The Major Ranking Factors (Simplified)
While Google uses hundreds of signals, these are the main categories that matter:
Content Quality
Is your content helpful, accurate, and comprehensive? Does it actually answer what people are looking for? Is it original or just rehashed from other sites?
Relevance
Does your page match what someone is searching for? Are you actually about the topic being searched? Do your title and content clearly communicate what the page is about?
Authority/Trust
Do other websites link to you? Does your business have a track record? Are you a known entity in your field? Do you have reviews and mentions?
User Experience
Is your site fast? Does it work on mobile? Is it secure (HTTPS)? Is it easy to navigate? Do people stick around or bounce immediately?
Local Signals (For Local Search)
Is your Google Business Profile complete and accurate? Do you have reviews? Is your NAP (Name, Address, Phone) consistent across the web? Are you actually in the area being searched?
The Honest Truth About SEO
There are no shortcuts. Anyone promising page 1 rankings in weeks is either lying or planning to use tactics that might work briefly before getting you penalised.
It takes time. Genuine SEO is a long-term investment. Results build over months and years, not days.
It's competitive. For many searches, you're competing against businesses that have been building their online presence for years.
Quality wins eventually. Google gets better at identifying genuinely helpful content. The sites that focus on being useful tend to win over time.
Local is different. Local SEO moves faster and is less competitive than national searches.
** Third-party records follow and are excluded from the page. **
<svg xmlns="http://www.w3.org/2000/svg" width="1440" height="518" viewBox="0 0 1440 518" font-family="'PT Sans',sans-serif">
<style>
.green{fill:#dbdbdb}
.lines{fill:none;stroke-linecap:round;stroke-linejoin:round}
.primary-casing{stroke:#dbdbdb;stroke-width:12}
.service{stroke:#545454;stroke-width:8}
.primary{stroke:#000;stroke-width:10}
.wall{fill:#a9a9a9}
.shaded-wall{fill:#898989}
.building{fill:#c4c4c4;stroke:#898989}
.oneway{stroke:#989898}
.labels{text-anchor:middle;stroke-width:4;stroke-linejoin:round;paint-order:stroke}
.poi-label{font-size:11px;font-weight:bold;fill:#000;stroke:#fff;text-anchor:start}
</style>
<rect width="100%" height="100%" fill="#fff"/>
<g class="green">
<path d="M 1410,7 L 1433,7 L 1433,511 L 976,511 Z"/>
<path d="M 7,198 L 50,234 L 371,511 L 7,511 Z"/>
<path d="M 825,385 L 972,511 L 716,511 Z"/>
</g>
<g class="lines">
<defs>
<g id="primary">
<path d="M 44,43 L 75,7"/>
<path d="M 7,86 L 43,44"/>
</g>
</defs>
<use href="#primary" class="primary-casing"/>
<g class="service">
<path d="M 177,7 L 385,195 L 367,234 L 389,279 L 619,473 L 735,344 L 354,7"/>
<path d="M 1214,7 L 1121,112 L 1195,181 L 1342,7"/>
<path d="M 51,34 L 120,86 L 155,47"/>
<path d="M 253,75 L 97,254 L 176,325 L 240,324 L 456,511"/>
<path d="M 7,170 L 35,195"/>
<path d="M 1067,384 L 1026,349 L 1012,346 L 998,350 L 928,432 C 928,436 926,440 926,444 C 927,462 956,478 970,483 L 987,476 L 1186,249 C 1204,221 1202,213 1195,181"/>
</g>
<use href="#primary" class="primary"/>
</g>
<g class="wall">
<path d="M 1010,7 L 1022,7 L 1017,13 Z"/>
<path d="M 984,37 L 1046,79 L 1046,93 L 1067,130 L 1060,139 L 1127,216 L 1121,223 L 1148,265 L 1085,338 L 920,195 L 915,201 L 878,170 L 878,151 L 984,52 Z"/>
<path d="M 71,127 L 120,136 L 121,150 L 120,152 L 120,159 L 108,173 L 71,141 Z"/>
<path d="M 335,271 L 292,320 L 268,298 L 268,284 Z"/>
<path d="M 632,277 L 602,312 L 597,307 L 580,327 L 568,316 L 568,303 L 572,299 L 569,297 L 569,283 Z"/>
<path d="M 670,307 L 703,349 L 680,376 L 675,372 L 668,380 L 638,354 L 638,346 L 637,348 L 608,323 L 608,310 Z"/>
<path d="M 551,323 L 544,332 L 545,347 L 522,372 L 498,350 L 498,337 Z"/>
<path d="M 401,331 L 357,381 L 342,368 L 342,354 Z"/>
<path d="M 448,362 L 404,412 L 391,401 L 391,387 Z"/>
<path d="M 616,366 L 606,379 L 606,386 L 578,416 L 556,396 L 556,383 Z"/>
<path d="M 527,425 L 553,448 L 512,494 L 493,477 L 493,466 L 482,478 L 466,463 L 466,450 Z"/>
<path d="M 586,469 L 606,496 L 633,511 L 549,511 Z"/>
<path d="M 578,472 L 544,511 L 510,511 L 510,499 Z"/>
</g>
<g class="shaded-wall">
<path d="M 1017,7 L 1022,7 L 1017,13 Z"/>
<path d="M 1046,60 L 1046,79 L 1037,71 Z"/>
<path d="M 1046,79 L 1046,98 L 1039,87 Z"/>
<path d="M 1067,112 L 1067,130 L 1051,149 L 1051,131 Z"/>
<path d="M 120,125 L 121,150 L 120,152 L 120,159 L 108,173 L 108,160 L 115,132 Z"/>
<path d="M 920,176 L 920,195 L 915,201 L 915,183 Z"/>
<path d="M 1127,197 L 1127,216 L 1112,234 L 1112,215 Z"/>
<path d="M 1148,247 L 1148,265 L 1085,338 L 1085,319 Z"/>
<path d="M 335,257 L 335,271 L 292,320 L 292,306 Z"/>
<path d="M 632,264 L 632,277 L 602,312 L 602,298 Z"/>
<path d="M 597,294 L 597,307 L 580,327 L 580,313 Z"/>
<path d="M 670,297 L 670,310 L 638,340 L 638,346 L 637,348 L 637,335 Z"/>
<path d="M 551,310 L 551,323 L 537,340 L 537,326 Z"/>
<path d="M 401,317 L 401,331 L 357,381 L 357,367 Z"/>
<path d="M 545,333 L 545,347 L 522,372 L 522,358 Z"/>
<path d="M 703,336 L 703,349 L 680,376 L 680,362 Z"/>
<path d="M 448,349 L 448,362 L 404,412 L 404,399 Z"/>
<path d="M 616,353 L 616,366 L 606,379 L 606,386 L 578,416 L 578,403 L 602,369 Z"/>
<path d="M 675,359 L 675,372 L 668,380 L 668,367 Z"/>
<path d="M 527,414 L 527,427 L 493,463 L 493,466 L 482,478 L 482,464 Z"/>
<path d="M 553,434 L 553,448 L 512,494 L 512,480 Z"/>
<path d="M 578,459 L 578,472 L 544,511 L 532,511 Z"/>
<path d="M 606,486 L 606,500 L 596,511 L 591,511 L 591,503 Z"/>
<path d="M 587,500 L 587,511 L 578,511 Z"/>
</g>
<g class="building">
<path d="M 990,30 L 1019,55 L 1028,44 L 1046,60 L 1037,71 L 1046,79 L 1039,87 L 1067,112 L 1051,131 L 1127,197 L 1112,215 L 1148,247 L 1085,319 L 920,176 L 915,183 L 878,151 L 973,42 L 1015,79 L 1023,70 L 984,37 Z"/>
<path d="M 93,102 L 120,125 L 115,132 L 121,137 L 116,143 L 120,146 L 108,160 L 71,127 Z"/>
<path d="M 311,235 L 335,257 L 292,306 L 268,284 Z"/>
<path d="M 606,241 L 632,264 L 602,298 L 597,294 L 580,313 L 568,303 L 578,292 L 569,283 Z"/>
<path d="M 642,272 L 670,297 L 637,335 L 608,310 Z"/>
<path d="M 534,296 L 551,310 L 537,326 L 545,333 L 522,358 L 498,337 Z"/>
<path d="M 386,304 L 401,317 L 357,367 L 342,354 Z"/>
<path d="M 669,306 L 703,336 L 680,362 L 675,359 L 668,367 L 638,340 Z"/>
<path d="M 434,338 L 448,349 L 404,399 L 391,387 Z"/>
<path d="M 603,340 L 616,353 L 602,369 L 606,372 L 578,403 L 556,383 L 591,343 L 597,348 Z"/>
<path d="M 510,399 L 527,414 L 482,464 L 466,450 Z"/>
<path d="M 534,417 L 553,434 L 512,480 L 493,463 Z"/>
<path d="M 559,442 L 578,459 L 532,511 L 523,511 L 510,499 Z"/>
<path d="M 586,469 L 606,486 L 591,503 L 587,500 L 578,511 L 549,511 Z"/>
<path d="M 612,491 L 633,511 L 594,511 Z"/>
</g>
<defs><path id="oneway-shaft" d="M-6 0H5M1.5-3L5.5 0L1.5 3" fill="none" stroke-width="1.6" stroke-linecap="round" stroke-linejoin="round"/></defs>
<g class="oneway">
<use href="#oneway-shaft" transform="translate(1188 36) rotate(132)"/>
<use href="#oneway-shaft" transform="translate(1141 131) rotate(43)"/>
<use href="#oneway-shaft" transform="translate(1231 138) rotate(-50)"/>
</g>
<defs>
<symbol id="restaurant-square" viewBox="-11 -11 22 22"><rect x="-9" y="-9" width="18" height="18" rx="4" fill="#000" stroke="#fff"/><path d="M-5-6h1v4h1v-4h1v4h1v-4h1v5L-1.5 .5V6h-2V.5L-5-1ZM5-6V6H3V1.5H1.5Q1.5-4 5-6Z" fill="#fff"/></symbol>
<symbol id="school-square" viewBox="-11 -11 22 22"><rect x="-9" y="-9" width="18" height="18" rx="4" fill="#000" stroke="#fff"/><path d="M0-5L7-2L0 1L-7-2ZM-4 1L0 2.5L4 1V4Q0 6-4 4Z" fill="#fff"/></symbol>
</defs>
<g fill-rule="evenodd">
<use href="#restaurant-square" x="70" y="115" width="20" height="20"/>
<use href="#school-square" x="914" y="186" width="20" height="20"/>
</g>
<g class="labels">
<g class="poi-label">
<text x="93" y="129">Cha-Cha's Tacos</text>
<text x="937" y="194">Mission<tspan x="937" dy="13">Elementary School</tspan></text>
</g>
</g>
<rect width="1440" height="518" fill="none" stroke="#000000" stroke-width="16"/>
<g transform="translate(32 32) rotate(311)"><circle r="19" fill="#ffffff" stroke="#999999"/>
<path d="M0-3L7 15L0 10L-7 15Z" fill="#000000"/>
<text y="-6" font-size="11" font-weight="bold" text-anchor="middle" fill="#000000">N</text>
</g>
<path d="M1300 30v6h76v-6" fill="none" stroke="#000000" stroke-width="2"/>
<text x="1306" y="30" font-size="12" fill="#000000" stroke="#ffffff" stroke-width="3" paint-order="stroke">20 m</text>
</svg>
A local plumber isn't competing with the entire internet - just other plumbers in the area.
Where to Focus First
If you're a local business, prioritise these:
- Google Business Profile - Claim it, complete it fully, get reviews
- Website basics - Mobile-friendly, fast, secure (HTTPS), clear about what you do
- Consistent information - Same business name, address, phone everywhere online
- Helpful content - Pages that clearly describe your services and serve your area
- Reviews - Actively request reviews from happy customers
These foundations matter more than any advanced SEO tactics.
The Bottom Line
Google's job is to find good answers. Your job is to genuinely be one.
Focus on having a website that's helpful, trustworthy, and easy to use. Keep your Google Business Profile accurate and active. Ask happy customers for reviews. Be consistent with your business information across the web.
Do these things well, and you're ahead of most local businesses - because most don't bother.
SEO isn't magic or manipulation. It's just making it easy for Google to understand what you do and trust that you're good at it.